Effects of ambient pressure on fire-induced buoyancy driven plume dispersion and re-entrainment behavior in a street canyon

Abstract

The present study investigated the effects of ambient pressure on fire-induced buoyancy driven plume dispersion and re-entrainment behavior in a street canyon. A series of numerical simulations were conducted adopting Fire Dynamics Simulator software with heat release rate, wind flow velocity and ambient pressure varying. The results show that the fire smoke diffusion characteristics can be divided into four regimes, i.e., buoyancy-dominated regime, transition regime, critical regime and wind-dominated regime.
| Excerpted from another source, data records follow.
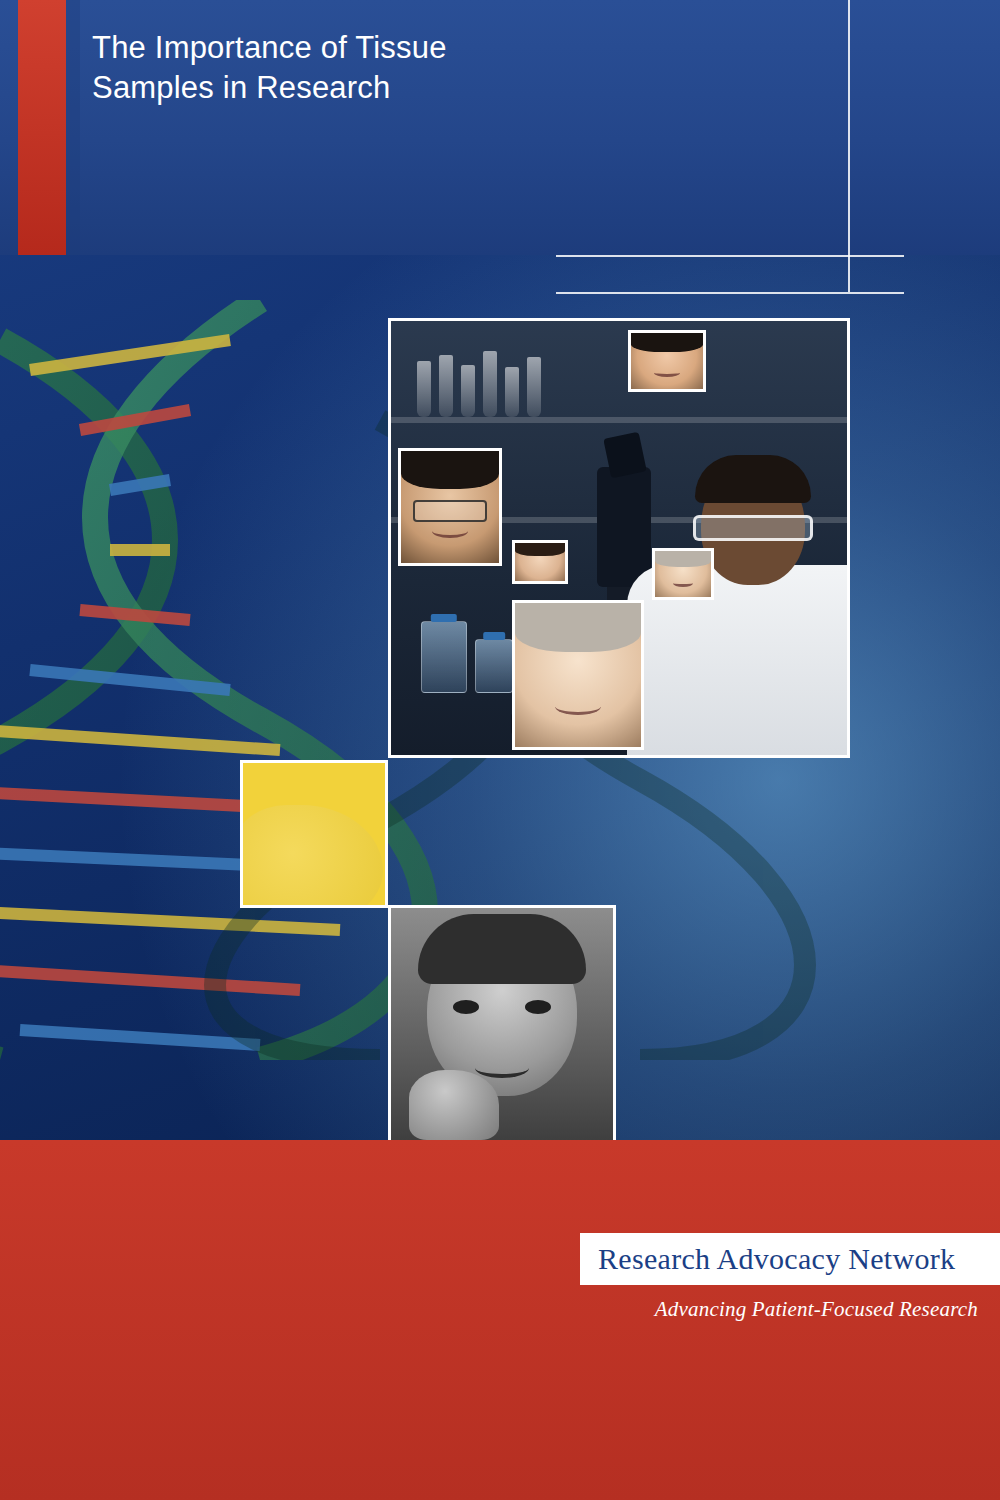The Importance of Tissue
Samples in Research
Research Advocacy Network
Advancing Patient-Focused Research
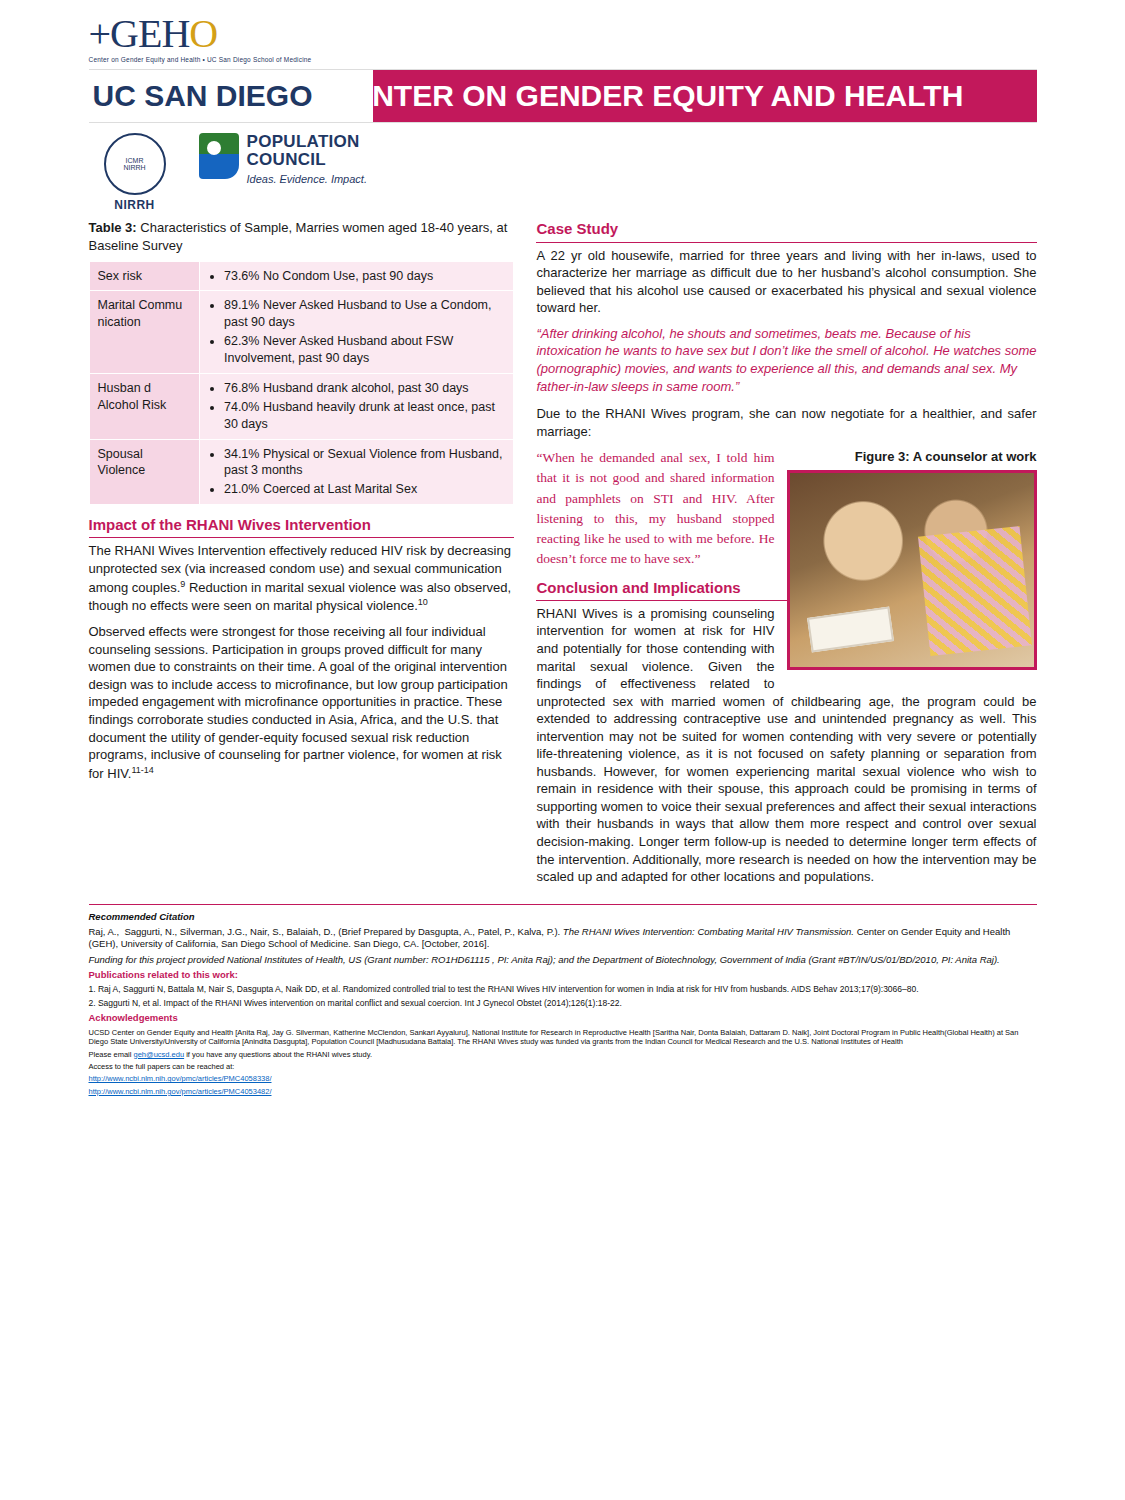+GEH O
Center on Gender Equity and Health • UC San Diego School of Medicine
UC SAN DIEGO CENTER ON GENDER EQUITY AND HEALTH
ICMR
NIRRH
NIRRH
POPULATION
COUNCIL
Ideas. Evidence. Impact.
Table 3: Characteristics of Sample, Marries women aged 18-40 years, at Baseline Survey
| Sex risk | 73.6% No Condom Use, past 90 days |
| Marital Commu nication | 89.1% Never Asked Husband to Use a Condom, past 90 days 62.3% Never Asked Husband about FSW Involvement, past 90 days |
| Husban d Alcohol Risk | 76.8% Husband drank alcohol, past 30 days 74.0% Husband heavily drunk at least once, past 30 days |
| Spousal Violence | 34.1% Physical or Sexual Violence from Husband, past 3 months 21.0% Coerced at Last Marital Sex |
Impact of the RHANI Wives Intervention
The RHANI Wives Intervention effectively reduced HIV risk by decreasing unprotected sex (via increased condom use) and sexual communication among couples.9 Reduction in marital sexual violence was also observed, though no effects were seen on marital physical violence.10
Observed effects were strongest for those receiving all four individual counseling sessions. Participation in groups proved difficult for many women due to constraints on their time. A goal of the original intervention design was to include access to microfinance, but low group participation impeded engagement with microfinance opportunities in practice. These findings corroborate studies conducted in Asia, Africa, and the U.S. that document the utility of gender-equity focused sexual risk reduction programs, inclusive of counseling for partner violence, for women at risk for HIV.11-14
Case Study
A 22 yr old housewife, married for three years and living with her in-laws, used to characterize her marriage as difficult due to her husband’s alcohol consumption. She believed that his alcohol use caused or exacerbated his physical and sexual violence toward her.
“After drinking alcohol, he shouts and sometimes, beats me. Because of his intoxication he wants to have sex but I don’t like the smell of alcohol. He watches some (pornographic) movies, and wants to experience all this, and demands anal sex. My father-in-law sleeps in same room.”
Due to the RHANI Wives program, she can now negotiate for a healthier, and safer marriage:
Figure 3: A counselor at work
“When he demanded anal sex, I told him that it is not good and shared information and pamphlets on STI and HIV. After listening to this, my husband stopped reacting like he used to with me before. He doesn’t force me to have sex.”
Conclusion and Implications
RHANI Wives is a promising counseling intervention for women at risk for HIV and potentially for those contending with marital sexual violence. Given the findings of effectiveness related to unprotected sex with married women of childbearing age, the program could be extended to addressing contraceptive use and unintended pregnancy as well. This intervention may not be suited for women contending with very severe or potentially life-threatening violence, as it is not focused on safety planning or separation from husbands. However, for women experiencing marital sexual violence who wish to remain in residence with their spouse, this approach could be promising in terms of supporting women to voice their sexual preferences and affect their sexual interactions with their husbands in ways that allow them more respect and control over sexual decision-making. Longer term follow-up is needed to determine longer term effects of the intervention. Additionally, more research is needed on how the intervention may be scaled up and adapted for other locations and populations.
Recommended Citation
Raj, A., Saggurti, N., Silverman, J.G., Nair, S., Balaiah, D., (Brief Prepared by Dasgupta, A., Patel, P., Kalva, P.). The RHANI Wives Intervention: Combating Marital HIV Transmission. Center on Gender Equity and Health (GEH), University of California, San Diego School of Medicine. San Diego, CA. [October, 2016].
Funding for this project provided National Institutes of Health, US (Grant number: RO1HD61115 , PI: Anita Raj); and the Department of Biotechnology, Government of India (Grant #BT/IN/US/01/BD/2010, PI: Anita Raj).
Publications related to this work:
1. Raj A, Saggurti N, Battala M, Nair S, Dasgupta A, Naik DD, et al. Randomized controlled trial to test the RHANI Wives HIV intervention for women in India at risk for HIV from husbands. AIDS Behav 2013;17(9):3066–80.
2. Saggurti N, et al. Impact of the RHANI Wives intervention on marital conflict and sexual coercion. Int J Gynecol Obstet (2014);126(1):18-22.
Acknowledgements
UCSD Center on Gender Equity and Health [Anita Raj, Jay G. Silverman, Katherine McClendon, Sankari Ayyaluru], National Institute for Research in Reproductive Health [Saritha Nair, Donta Balaiah, Dattaram D. Naik], Joint Doctoral Program in Public Health(Global Health) at San Diego State University/University of California [Anindita Dasgupta], Population Council [Madhusudana Battala]. The RHANI Wives study was funded via grants from the Indian Council for Medical Research and the U.S. National Institutes of Health
Please email geh@ucsd.edu if you have any questions about the RHANI wives study.
Access to the full papers can be reached at:
http://www.ncbi.nlm.nih.gov/pmc/articles/PMC4058338/
http://www.ncbi.nlm.nih.gov/pmc/articles/PMC4053482/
The ambient pressure can influence the smoke diffusion in the street canyon, and the smoke flow patterns under relatively larger ambient pressure are more susceptible to wind flow. The dimensionless ambient pressure P* was introduced to quantify the effect of ambient pressure on critical re-entrainment wind velocity, and a prediction model of critical re-entrainment wind velocity was proposed. Further, considering the influences of ambient pressure and entrainment coefficient, a uniform correlation was proposed to predict the temperature rise ΔT at different heights in the plume region. Besides, the critical Fr number was insensitive to the ambient atmospheric pressure. A good correlation for predicting the critical value of the Fr number was given based on the analyses in this paper.